For the 26- to 40-year-old workers who, in many cases, will form the core of the next-generation leadership, the organization would value highest the capabilities that enable major responsibility for the organization’s operations, strategy and overall performance. Those capabilities for that age group include project management as the highest skill and expertise, followed by strategy and strategic thinking, and specialized expertise. The remaining responses, in order, were for team/ collaboration, systems thinking and analysis, general management skills, knowledge management, entrepreneurial, international experience and analytics/modeling.

Top future technology investments

The top priority for future technology investment to support performance improvement for the 25-year-old worker or younger will be collaboration tools. That is consistent with organizational views that collaborative work will be the most valuable type of future work and that collaborative skills will be the most highly valued skill set of the younger worker. Technology investments will also be directed toward enabling improved communication, information access and mobile work through enhanced e-mail, search and portals infrastructure, virtual workspace tools and information processing tools for visualization, expertise location and business intelligence.

For the 26- to 40-year-old workers, the top technology investment priorities will also go toward collaboration and e-mail, search and portals infrastructure. The second tier of technology investments for the older workers, however, would be to enable better decision-making and leadership support through content analysis and sense-making tools and business intelligence capabilities. For both age groups, intelligent agent software and machine learning tools received little interest as technology investments by the survey organizations, even though ongoing update/enhancement of worker skills was projected to be a continuing challenge over the next 10 to 12 years.

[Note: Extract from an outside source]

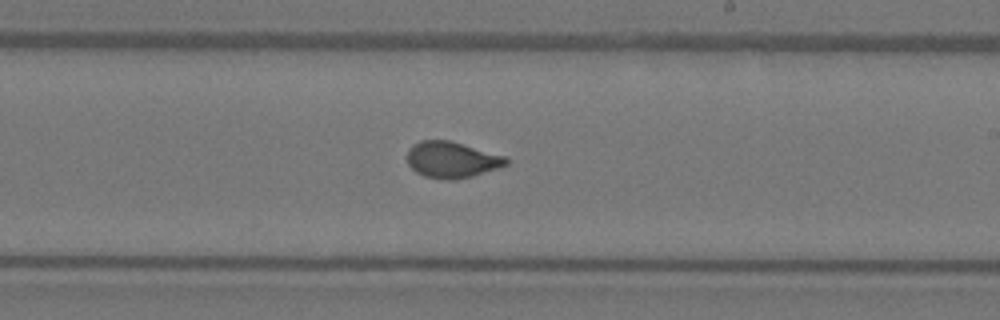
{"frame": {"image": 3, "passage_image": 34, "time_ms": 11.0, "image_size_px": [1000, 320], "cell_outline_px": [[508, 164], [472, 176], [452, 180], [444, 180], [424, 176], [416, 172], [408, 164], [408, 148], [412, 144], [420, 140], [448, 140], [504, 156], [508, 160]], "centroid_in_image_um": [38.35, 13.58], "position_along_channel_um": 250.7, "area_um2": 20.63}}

Eco/green impact on knowledge work

As the eco/green movement continues to gain momentum and visibility in society, organizations are presenting a mixed view of what the major impact will likely be on the workplace over the next 10 to 12 years. The top two survey responses were a tie between two different potential impacts. Organizations believe one implication will be a significant expansion and support of virtual work, which reinforces the era of mobile work and the adoption of technology that enables work anywhere. On the other hand, an equal number of organizations foresee and expect little or no change from the current situation in the workplace, which reflects the realities of resistance to change and the requirement by some organizations of a physical presence in the workplace.

In a somewhat surprising rating, the professionals and executives who took the survey anticipated little or no increase in car-pooling and public transportation as a result of the eco/green movement.

Who took the survey?

One hundred and twenty-five professionals and executives participated in the survey, which was conducted in mid-2008. Three-quarters of the respondents were from North America and one-quarter from Europe and South America. The survey group was highly senior with almost half consisting of executives and directors/managers. A wide range of organizational sizes were represented with more than one-third reporting 25,000 or more employees. Approximately two-thirds were from business and one-third from government organizations. The 35-part questionnaire was developed through interviews with KM thought leaders, KM publishers, academic leaders, business/government professionals and survey design experts.